*Given text:*
——————

Building the Model

machine brain

The data set used for our model contains a detailed play-by-play account of every single play ran over the course of 10 season. It contains, geographical and date information, the type of play that was called, the number of yeards gained from said play, down, clock and field positioning, among others. It also contains offensive stats on each player directly involved in the play, such as passing and rushing yards, yards ran after a catch, etc, and defensive stats, such as fumbles and interceptions, and of course play outcome, e.g. touchdown, field goal, etc.

In order to create a model that can predict which play is the likeliest to be called, we reasoned that any information relating to the state prior to calling the play would be critical in informing the decision to run a pass or a run play, or alternatively to kick a field goal or punt. We limited our predictions to one these for several reasons:

  1. Kickoffs were removed as they only occur at the beginning of the game/half or after a scoring drive. Decisions don't factor in other then the type of kick, e.g. long, short or onside kick.
  2. Edge cases, such as QB kneel or spiking where also dropped as occur under specific circumstances.
Play Breakdown - All Plays

Feature Selection

The original dataset contains 254! features. After cleaning the data and supplementing with weather information, we focused on features, which would be predicted to influence play calling.

Intrinsic Features

The goal of a play is to gain as many yards as possible, 10 at a minimum, generally over the course of 3 downs, as a team marches down the field towards scoring a touchdown or a fieldgoal. As such we would expect "down" and "distance-to-go" to be critical in deciding which play to call. Passes net more yards on average, but short distances are typically easier to obtain running the ball. Time remaining in the half or in the game and score differential are also a crucial considerations. Finally, we reasoned that field positioning could be important, but largely dependent on other factors, such as time remaining and the number of time outs a team possesses, which we also included as our inital set of feature:

  • Yard line (yardline_100)
  • Quarter (qtr)
  • Time remaining in the half (half_seconds_remaining)
  • Time remaining in the game (game_seconds_remaining)
  • Current down (down)
  • Yards-to-go to 1st down or TD (ydstogo)
  • Timeouts remaing, possession team (posteam_timeouts_remaining)
  • Timeouts remaing, defending team (defteam_timeouts_remaining)
  • Score differential (score_differential)

——————

*Records:*

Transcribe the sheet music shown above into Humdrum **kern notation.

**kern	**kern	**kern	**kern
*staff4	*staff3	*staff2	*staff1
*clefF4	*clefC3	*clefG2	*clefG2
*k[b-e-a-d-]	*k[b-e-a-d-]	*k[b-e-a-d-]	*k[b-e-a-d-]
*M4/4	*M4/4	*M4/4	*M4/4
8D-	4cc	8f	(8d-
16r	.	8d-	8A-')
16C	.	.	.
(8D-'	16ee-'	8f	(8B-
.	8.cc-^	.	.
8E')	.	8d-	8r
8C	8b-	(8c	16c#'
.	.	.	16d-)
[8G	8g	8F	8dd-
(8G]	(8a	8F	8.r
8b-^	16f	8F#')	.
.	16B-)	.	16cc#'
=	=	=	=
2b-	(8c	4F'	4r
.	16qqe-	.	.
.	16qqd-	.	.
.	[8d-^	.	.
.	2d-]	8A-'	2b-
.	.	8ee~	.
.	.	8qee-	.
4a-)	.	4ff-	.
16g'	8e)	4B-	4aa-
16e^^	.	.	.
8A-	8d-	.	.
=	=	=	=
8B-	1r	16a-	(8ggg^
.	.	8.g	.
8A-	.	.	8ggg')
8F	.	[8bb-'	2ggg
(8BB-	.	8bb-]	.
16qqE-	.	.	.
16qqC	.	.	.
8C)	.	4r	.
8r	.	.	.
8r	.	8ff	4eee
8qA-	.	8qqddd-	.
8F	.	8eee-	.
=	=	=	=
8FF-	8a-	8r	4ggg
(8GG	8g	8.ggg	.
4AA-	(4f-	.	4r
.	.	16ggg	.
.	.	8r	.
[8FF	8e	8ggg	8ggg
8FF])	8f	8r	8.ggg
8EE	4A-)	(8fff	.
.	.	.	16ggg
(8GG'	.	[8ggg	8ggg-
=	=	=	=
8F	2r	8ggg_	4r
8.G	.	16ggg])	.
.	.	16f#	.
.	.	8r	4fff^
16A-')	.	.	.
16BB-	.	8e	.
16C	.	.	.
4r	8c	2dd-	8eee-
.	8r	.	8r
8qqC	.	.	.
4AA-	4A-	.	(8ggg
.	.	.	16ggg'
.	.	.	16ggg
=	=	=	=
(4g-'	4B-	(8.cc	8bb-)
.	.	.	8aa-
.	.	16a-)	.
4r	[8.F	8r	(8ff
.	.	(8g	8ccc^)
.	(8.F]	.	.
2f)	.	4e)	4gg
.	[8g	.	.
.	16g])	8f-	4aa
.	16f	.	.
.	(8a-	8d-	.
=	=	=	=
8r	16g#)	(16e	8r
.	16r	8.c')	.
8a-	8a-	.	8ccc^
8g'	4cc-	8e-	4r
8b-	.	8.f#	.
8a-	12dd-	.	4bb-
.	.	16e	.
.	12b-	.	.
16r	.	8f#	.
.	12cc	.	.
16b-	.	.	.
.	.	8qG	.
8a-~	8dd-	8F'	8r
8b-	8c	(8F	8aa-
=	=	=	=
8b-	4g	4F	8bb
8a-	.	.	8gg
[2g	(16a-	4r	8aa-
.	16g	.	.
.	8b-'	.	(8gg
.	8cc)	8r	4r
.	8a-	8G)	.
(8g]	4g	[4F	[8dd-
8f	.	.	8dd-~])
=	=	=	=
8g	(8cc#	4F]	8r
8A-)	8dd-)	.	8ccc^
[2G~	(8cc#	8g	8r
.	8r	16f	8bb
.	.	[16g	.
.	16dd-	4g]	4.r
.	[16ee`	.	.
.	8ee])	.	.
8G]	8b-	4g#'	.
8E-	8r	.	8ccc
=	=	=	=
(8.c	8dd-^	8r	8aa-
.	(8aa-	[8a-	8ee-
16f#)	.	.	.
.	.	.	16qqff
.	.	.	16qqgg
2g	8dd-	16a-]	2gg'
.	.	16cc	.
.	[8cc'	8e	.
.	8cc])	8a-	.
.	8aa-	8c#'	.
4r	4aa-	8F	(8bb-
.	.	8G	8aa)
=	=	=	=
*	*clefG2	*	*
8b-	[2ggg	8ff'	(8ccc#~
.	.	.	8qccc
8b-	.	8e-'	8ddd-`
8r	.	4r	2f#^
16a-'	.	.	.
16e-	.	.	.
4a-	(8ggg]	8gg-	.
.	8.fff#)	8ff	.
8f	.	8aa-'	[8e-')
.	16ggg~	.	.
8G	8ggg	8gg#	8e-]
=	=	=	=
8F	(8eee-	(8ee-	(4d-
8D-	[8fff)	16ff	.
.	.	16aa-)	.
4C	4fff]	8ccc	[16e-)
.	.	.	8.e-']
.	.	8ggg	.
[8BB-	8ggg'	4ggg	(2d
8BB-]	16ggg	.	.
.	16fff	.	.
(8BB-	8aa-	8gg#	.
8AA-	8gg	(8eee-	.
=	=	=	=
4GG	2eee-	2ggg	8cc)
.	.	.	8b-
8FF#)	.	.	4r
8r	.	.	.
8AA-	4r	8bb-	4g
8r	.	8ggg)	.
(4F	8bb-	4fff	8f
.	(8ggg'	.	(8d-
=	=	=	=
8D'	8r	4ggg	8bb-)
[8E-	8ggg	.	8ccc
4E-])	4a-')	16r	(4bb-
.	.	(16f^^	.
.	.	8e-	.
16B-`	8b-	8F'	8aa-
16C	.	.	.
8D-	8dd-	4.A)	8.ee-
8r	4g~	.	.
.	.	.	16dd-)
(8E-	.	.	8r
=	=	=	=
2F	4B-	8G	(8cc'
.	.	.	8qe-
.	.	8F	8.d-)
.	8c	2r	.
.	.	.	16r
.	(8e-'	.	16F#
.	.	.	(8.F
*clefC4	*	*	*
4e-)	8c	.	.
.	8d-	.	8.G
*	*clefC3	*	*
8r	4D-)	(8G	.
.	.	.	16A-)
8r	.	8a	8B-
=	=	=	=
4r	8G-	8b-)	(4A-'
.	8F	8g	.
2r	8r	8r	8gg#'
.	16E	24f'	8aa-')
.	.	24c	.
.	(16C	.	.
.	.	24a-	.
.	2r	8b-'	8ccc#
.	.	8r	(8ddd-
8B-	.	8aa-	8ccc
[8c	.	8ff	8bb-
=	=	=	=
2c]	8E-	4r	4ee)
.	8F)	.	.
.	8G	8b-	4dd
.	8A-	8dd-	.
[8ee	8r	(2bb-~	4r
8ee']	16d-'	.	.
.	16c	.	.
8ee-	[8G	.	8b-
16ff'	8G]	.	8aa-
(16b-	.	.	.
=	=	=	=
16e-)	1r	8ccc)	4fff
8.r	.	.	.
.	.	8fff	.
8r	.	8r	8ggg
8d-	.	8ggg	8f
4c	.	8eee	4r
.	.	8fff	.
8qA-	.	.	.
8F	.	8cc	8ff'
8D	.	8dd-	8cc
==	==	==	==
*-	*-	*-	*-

——————

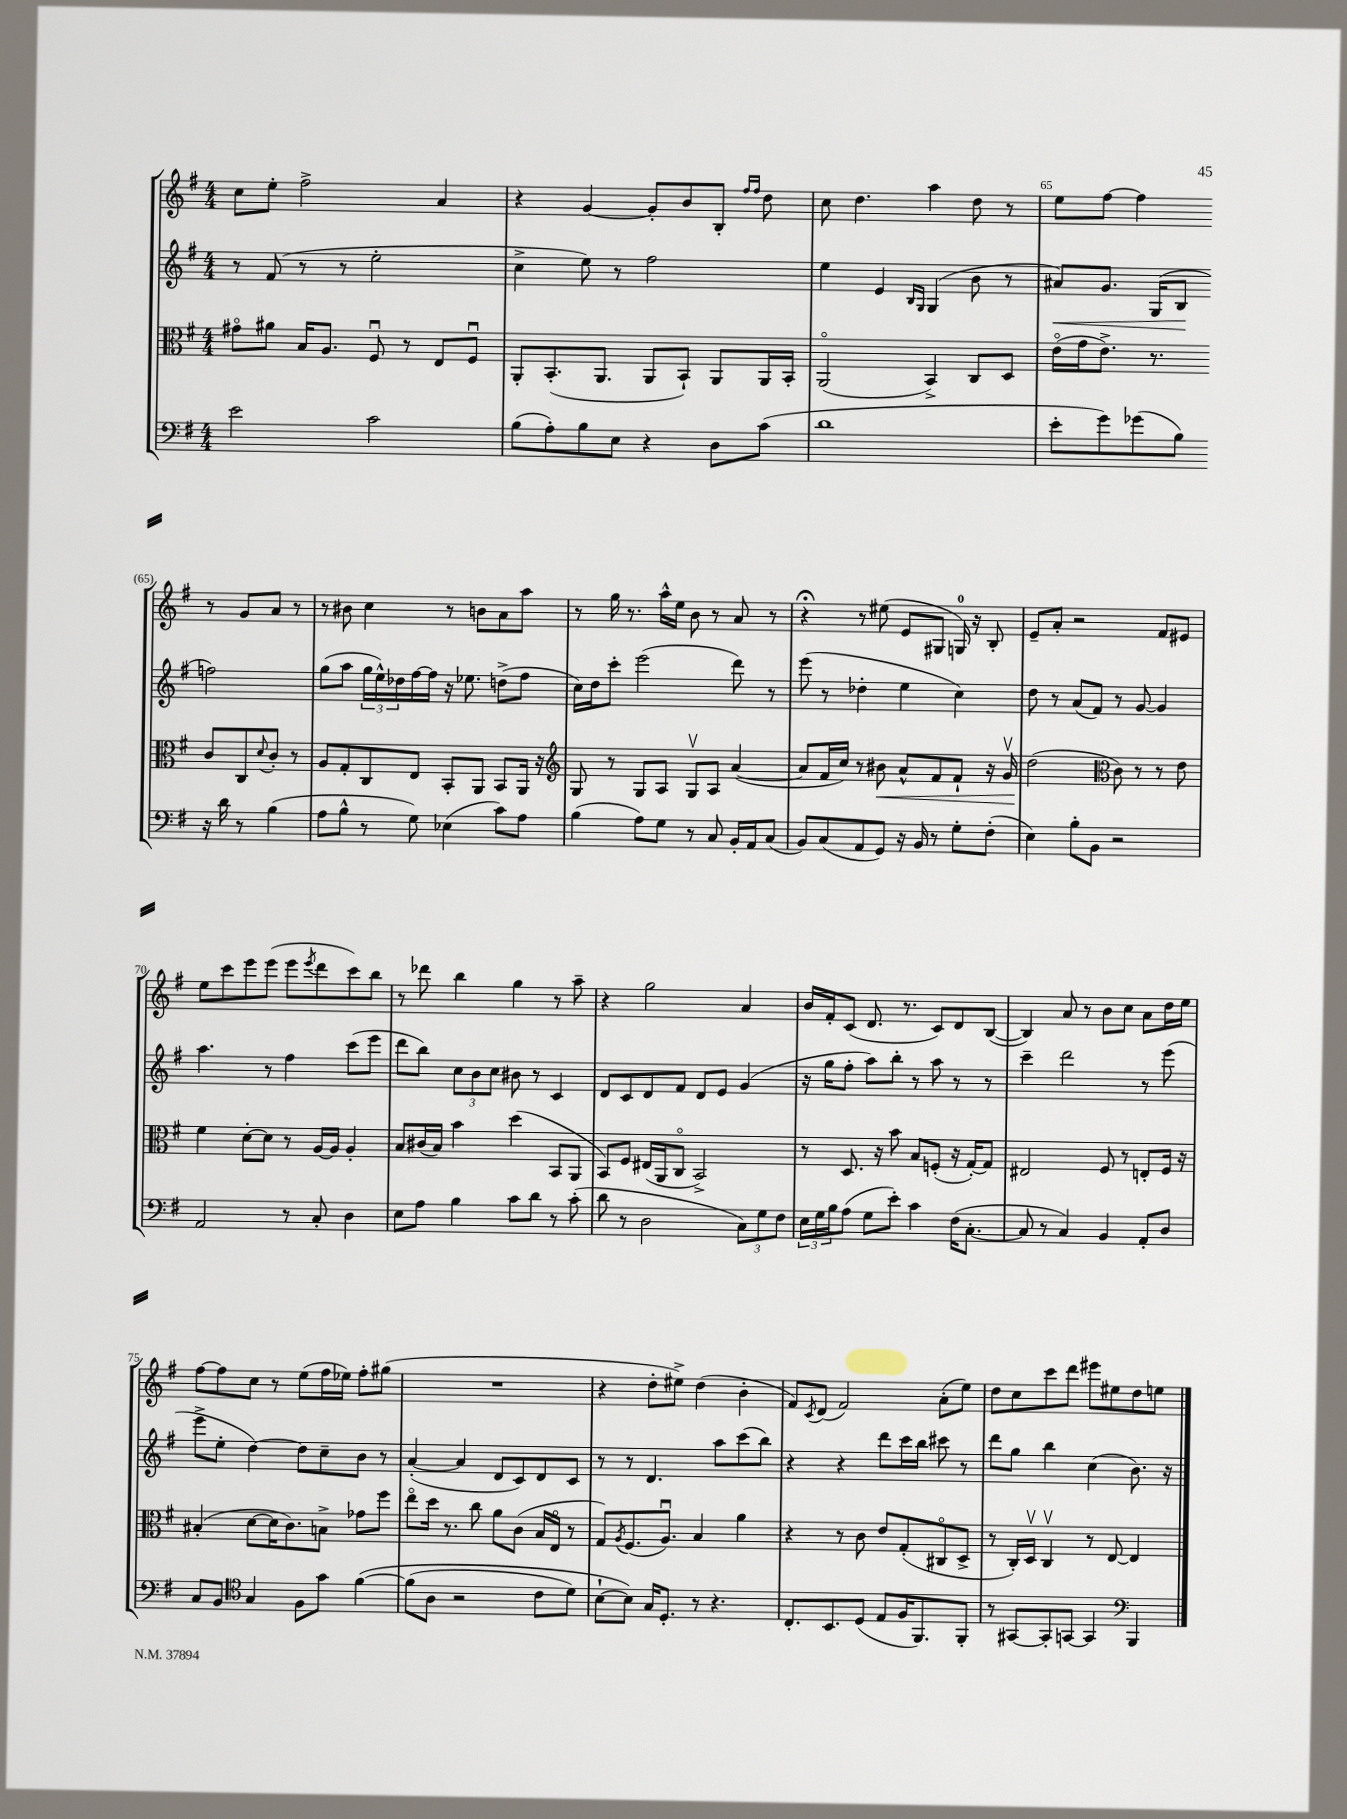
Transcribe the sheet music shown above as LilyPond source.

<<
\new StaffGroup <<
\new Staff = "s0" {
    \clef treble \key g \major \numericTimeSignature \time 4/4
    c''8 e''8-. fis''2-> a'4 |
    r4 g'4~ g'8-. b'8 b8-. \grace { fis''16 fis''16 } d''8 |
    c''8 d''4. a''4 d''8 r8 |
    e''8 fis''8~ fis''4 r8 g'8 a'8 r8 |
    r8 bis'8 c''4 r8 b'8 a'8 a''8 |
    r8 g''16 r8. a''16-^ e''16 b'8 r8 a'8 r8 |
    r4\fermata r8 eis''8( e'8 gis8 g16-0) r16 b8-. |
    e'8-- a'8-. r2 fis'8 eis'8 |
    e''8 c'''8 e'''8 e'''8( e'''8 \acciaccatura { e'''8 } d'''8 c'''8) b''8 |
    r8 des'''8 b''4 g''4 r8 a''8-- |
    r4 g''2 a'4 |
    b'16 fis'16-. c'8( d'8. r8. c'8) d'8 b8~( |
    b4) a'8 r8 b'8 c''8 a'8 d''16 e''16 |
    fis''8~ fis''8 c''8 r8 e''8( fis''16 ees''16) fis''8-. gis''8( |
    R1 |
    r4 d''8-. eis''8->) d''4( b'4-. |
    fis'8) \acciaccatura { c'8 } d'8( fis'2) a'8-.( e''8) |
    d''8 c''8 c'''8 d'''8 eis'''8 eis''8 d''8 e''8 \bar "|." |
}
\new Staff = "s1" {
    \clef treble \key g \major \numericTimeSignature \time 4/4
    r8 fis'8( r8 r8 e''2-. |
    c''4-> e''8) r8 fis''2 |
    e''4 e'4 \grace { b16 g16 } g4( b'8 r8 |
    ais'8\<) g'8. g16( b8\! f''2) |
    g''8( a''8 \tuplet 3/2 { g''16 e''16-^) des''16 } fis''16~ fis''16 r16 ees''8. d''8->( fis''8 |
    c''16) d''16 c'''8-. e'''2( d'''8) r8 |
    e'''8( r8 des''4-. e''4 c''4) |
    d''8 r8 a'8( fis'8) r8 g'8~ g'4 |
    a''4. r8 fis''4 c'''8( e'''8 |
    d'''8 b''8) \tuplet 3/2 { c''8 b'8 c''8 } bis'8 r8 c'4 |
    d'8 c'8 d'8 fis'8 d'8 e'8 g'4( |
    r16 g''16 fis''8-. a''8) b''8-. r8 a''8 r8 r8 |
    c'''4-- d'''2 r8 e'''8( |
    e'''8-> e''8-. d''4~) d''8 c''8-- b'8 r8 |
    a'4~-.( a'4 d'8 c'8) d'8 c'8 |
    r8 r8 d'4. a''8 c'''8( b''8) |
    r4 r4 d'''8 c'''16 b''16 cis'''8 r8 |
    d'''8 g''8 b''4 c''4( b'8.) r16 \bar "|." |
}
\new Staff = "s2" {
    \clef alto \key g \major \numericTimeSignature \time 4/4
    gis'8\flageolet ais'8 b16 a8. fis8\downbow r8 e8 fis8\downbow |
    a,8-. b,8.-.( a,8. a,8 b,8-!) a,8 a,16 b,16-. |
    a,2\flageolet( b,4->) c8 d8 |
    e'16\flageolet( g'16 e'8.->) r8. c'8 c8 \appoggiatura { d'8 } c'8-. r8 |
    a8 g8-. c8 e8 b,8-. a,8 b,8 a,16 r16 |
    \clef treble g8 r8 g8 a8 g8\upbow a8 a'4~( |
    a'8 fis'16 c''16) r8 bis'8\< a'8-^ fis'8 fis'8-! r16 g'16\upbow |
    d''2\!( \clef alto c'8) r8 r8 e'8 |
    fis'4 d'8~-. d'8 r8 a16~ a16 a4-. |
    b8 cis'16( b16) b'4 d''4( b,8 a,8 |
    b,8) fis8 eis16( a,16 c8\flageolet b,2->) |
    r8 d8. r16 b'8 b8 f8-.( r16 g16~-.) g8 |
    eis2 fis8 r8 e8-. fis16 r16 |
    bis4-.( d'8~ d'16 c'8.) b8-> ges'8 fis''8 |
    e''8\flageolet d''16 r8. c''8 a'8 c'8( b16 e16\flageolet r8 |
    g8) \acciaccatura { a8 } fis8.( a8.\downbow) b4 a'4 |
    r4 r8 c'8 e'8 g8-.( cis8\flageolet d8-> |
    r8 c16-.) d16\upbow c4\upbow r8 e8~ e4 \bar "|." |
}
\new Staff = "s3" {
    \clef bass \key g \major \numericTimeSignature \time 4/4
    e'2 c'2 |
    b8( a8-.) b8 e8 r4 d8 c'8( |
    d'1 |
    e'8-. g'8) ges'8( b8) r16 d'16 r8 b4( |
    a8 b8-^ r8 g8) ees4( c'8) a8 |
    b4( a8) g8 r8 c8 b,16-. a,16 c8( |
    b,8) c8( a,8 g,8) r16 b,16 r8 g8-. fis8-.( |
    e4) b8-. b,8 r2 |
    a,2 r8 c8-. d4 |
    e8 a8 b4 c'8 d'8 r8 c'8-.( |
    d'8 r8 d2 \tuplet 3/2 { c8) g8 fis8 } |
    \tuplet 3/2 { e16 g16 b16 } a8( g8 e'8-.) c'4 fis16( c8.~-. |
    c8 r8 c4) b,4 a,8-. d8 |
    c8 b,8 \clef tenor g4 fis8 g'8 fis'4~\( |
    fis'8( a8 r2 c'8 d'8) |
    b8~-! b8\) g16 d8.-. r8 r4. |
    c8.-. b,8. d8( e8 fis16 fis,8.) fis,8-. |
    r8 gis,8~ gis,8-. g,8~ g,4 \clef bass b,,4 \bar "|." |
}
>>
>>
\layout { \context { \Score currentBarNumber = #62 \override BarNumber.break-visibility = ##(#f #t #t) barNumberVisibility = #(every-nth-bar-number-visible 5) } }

——————

*Given task 1:* In the text on building the play-calling model, why were kickoffs removed?
*Given task 2:* Retype the stretch of the text on building the play-calling model from "The goal of" through "Current down (down)".
*Given task 3:* Extend the text on building the play-calling model from the point where it stops.
The rows have no role here.

*Final result 1:* Kickoffs only occur at the beginning of the game or half or after a scoring drive.

*Final result 2:*
The goal of a play is to gain as many yards as possible, 10 at a minimum, generally over the course of 3 downs, as a team marches down the field towards scoring a touchdown or a fieldgoal. As such we would expect "down" and "distance-to-go" to be critical in deciding which play to call. Passes net more yards on average, but short distances are typically easier to obtain running the ball. Time remaining in the half or in the game and score differential are also a crucial considerations. Finally, we reasoned that field positioning could be important, but largely dependent on other factors, such as time remaining and the number of time outs a team possesses, which we also included as our inital set of feature:

  • Yard line (yardline_100)
  • Quarter (qtr)
  • Time remaining in the half (half_seconds_remaining)
  • Time remaining in the game (game_seconds_remaining)
  • Current down (down)

*Final result 3:*
Extrinsic Features

As discussed earlier, weather plays a critical part in deciding which play to call. For example, under heavy rains or strong winds, loss of grip and visibility may favor running plays. We sought out to detemine whether weather conditions could improve our learning model. The following game time weather parameters were included:

  • Temperature
  • Precipitation (amount)
  • Snow (amount)
  • Wind speeds
  • Visibility
  • Humidity

To facilitate the exploratory data analysis phase, we used the extremely useful library, pandas_profiling. For each feature in our dataset, the following statistics - if relevant for the column type - were obtained:

  • Essentials: type, unique values, missing values
  • Quantile statistics like minimum value, Q1, median, Q3, maximum, range, interquartile range
  • Descriptive statistics like mean, mode, standard deviation, sum, median absolute deviation, coefficient of variation, kurtosis, skewness
  • Most frequent values
  • Histogram
  • Correlations highlighting of highly correlated variables, Spearman and Pearson matrixes

None of the features we intuitively selected showed any significant correlation, except for half_game_remaining and qtr. However, a number of features include several outliers, especially the score differential. We can verify that these extreme values are from actual games, and not entry errors. For example, the largest score differential (59 points) was from an October 19th, 2009 game between the New Englan Patriots and the Tennessee Titans, which ended with a score of 59-0 in favor of the Patriots. Interestingly, the largest distance-to-go value (50) occured on a 3rd and 50 situation, in a game between the Washington Redskins and the Cincinnati Bengals on September 23rd, 2012.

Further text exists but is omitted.